Нельзя сказать, что, собираясь в Крутой Яр, Глафира не думала об опасности, которой подвергала себя. Она достаточно хорошо представляла, чем все это может кончиться. И она решила быть осторожной, осмотрительной. Но случай рассудил иначе. Сообщение Мотьки так взволновало Глафиру, что она забыла обо всем на свете...
Емелька привел ее в дом. От порога швырнул на пол.
— На четвереньках будешь у меня ходить, — лобно ощерился. — И до вылупков твоих доберусь.
Глафира прислонилась к стене. Рядом стояла сапожная лапа. Глафира глянула на нее, перевела взгляд на Емельяна. А тот снял шапку, бросил ее на скамью и, повернувшись к крюку, стал набрасывать на него ремень карабина.
Глафира не помнила, как сапожная лапа оказалась у нее в руке, как сама она очутилась за спиной у Емельяна, как замахнулась... Ее поразило, что так легко лапа вошла в голову.
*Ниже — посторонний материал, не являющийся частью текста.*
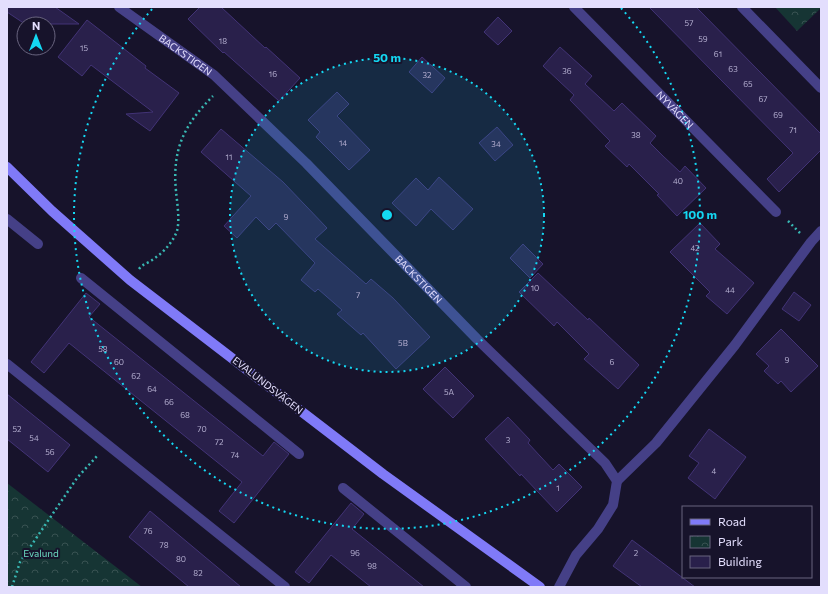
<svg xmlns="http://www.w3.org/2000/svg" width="828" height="594" viewBox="0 0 828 594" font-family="Commissioner,sans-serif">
<defs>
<pattern id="park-crowns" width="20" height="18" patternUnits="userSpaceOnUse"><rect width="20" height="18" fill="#163534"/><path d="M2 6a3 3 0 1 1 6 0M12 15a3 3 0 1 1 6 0" fill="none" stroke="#385252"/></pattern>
</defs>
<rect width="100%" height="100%" fill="#17132b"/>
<g fill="url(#park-crowns)">
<path d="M 775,7 L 821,7 L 821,8 L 797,31 Z"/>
<path d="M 7,483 L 142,587 L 7,587 Z"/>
</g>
<g fill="#29204b" stroke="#423376">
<path d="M 7,7 L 55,7 L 79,24 L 25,24 L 7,12 Z"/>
<path d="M 200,7 L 221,7 L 265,48 L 266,47 L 300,78 L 279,101 L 224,52 L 223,53 L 188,19 Z"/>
<path d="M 649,7 L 696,7 L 821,134 L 821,150 L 779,192 L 767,179 L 793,153 Z"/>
<path d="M 498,17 L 512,31 L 498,45 L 484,32 Z"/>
<path d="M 87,20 L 146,66 L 145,68 L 179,93 L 150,131 L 126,114 L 153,112 L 91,65 L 82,76 L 58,57 Z"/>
<path d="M 560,47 L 592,76 L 585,84 L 614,111 L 622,103 L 656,136 L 650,143 L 663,156 L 680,172 L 685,166 L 706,188 L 677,216 L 657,195 L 659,194 L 629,164 L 627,167 L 605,146 L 610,141 L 570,100 L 574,95 L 543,66 Z"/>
<path d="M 422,57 L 445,78 L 432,93 L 409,72 Z"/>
<path d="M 337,92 L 349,104 L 337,116 L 370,150 L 349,170 L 316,137 L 320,132 L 308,120 Z"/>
<path d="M 497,127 L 513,145 L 495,161 L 479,143 Z"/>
<path d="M 221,129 L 283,182 L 327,228 L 315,239 L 366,284 L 371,279 L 393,298 L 430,337 L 396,369 L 363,333 L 361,335 L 337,314 L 342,310 L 318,289 L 315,292 L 301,280 L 315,263 L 276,223 L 269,230 L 256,217 L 237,238 L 224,226 L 251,196 L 201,152 Z"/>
<path d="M 439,177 L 473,209 L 453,230 L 431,209 L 416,226 L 392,203 L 416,178 L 428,190 Z"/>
<path d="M 700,223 L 720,244 L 715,249 L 754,283 L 727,314 L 706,296 L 710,292 L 670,252 Z"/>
<path d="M 523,244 L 543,264 L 530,278 L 510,258 Z"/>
<path d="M 538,273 L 588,320 L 589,318 L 639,365 L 618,389 L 584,359 L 589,354 L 557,322 L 554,326 L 519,292 Z"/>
<path d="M 794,292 L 811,305 L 799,321 L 782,309 Z"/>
<path d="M 86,293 L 100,304 L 89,317 L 263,456 L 274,442 L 289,454 L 234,523 L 219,511 L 242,482 L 69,343 L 44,373 L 31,362 Z"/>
<path d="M 781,329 L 818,366 L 791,392 L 781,381 L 778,384 L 764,371 L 769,366 L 756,354 Z"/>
<path d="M 445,367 L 474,396 L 453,418 L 423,389 Z"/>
<path d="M 7,394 L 70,445 L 48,472 L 7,439 Z"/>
<path d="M 508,417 L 530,440 L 528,443 L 553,470 L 559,464 L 582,487 L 557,512 L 521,474 L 520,476 L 485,439 Z"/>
<path d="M 709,429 L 746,457 L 715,499 L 688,478 L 699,463 L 689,456 Z"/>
<path d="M 351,503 L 364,514 L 352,529 L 424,587 L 371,587 L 331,555 L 309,583 L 295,572 Z"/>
<path d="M 150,511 L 205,557 L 241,587 L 189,587 L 129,537 Z"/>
<path d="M 632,540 L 695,587 L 642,587 L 613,566 Z"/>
</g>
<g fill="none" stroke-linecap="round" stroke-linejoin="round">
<g stroke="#38b8b3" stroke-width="2.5" stroke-dasharray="2 3" stroke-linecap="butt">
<path d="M 788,221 L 800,233"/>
<path d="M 139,269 C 142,265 145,264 149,262 C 161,255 172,244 177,231 C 180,220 177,202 176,191 C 172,149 184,125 213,96"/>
<path d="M 12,587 L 20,562 L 77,478 L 97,456"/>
</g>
<g stroke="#454087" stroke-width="10">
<path d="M 742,7 L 821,88"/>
<path d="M 7,219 L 38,244"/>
<path d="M 81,278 L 299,454"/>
<path d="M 7,364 L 285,587"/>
<path d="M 617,481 L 656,443 L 735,345 L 811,242 L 821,231"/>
<path d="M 343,488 L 466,587"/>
</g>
<g stroke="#454087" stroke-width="10">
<path id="s1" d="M 119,7 L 214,75 L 306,163 L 477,339 L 605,463 L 617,481 L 613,505 L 598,529 L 576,555 L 559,587"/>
<path id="s2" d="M 574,7 L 776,212"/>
</g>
<path stroke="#807af8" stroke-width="10" d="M 7,167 L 52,211 L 130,280 L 383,474 L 540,587"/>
</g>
<circle cx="387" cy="215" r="157" fill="#14d8f3" fill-opacity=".12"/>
<g fill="none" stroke="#14d8f3" stroke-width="2" stroke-dasharray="2 4">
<circle cx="387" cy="215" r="157"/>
<path d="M621 8A313 313 0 1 1 153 8"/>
</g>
<g text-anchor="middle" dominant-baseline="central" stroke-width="4" stroke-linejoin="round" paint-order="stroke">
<g font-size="8" fill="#b4aed0">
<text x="689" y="23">57</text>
<text x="703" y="39">59</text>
<text x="223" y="41">18</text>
<text x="84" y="48">15</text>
<text x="718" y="54">61</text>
<text x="733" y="69">63</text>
<text x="567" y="71">36</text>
<text x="273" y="74">16</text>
<text x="427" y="75">32</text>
<text x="748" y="84">65</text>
<text x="763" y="99">67</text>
<text x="778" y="115">69</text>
<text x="793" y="130">71</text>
<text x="636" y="135">38</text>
<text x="343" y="143">14</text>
<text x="496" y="144">34</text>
<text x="229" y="157">11</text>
<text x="678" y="181">40</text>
<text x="286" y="217">9</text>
<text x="695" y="248">42</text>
<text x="535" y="288">10</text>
<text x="730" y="290">44</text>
<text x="358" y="295">7</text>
<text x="403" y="343">5B</text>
<text x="103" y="349">58</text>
<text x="787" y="360">9</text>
<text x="119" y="362">60</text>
<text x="612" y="362">6</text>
<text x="136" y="376">62</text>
<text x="152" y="389">64</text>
<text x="449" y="392">5A</text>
<text x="169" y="402">66</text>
<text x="185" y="415">68</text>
<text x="17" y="429">52</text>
<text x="202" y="429">70</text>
<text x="34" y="438">54</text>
<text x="508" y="440">3</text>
<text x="219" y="442">72</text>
<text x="50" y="452">56</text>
<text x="235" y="455">74</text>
<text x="714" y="471">4</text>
<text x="558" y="488">1</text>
<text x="148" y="531">76</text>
<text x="164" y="545">78</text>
<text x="355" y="553">96</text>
<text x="636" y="553">2</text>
<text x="181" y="559">80</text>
<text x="372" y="566">98</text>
<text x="198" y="573">82</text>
</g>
<g font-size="10" fill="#e3defd" stroke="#17132b">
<text stroke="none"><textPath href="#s1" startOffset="82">BACKSTIGEN</textPath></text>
<text stroke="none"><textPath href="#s2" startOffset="144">NYVÄGEN</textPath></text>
<text stroke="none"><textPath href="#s1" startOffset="406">BACKSTIGEN</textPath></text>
<text transform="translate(268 385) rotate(38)">EVALUNDSVÄGEN</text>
</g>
<g font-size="10" fill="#6cdcc2" stroke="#17132b">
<text x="41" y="553">Evalund</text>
</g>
</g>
<circle cx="387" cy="215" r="6" fill="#14d8f3" stroke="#17132b" stroke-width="2"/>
<g font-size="12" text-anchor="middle" font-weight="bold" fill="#14d8f3" stroke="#17132b" stroke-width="4" stroke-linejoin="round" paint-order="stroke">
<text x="387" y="62">50 m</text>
<text x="700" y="219">100 m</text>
</g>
<rect width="828" height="594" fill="none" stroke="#e3defd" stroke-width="16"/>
<rect x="682" y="506" width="130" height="72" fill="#17132b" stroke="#69647f"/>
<rect x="690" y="519" width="20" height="6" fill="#807af8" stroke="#69647f"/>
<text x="718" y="526" font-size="12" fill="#e3defd">Road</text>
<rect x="690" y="536" width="20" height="12" fill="url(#park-crowns)" stroke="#69647f"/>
<text x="718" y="546" font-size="12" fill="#e3defd">Park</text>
<rect x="690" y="556" width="20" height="12" fill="#29204b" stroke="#69647f"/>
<text x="718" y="566" font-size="12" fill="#e3defd">Building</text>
<g transform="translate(36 36)"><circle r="19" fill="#17132b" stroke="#69647f"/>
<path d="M0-3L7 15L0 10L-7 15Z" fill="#14d8f3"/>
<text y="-6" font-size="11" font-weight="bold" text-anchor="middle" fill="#e3defd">N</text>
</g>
</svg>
Емельян повалился на нее. Глафира в ужасе оттолкнула от себя падающее тело, кинулась прочь. В сенях она кого-то задела плечом. Потом бежала по улице. Страх еще сковывал ее движения. Но раскаяния не было. В груди Глафиры ширилось ликование: «Нет больше угрозы. Не тронет детишек. Не доберется до моих горобчиков».
Глафира не слышала грозного окрика, приказа остановиться. И выстрела не слышала, потому что в нее ворвалось что-то черное, мгновенно оборвавшее все нити, связывающие ее с жизнью.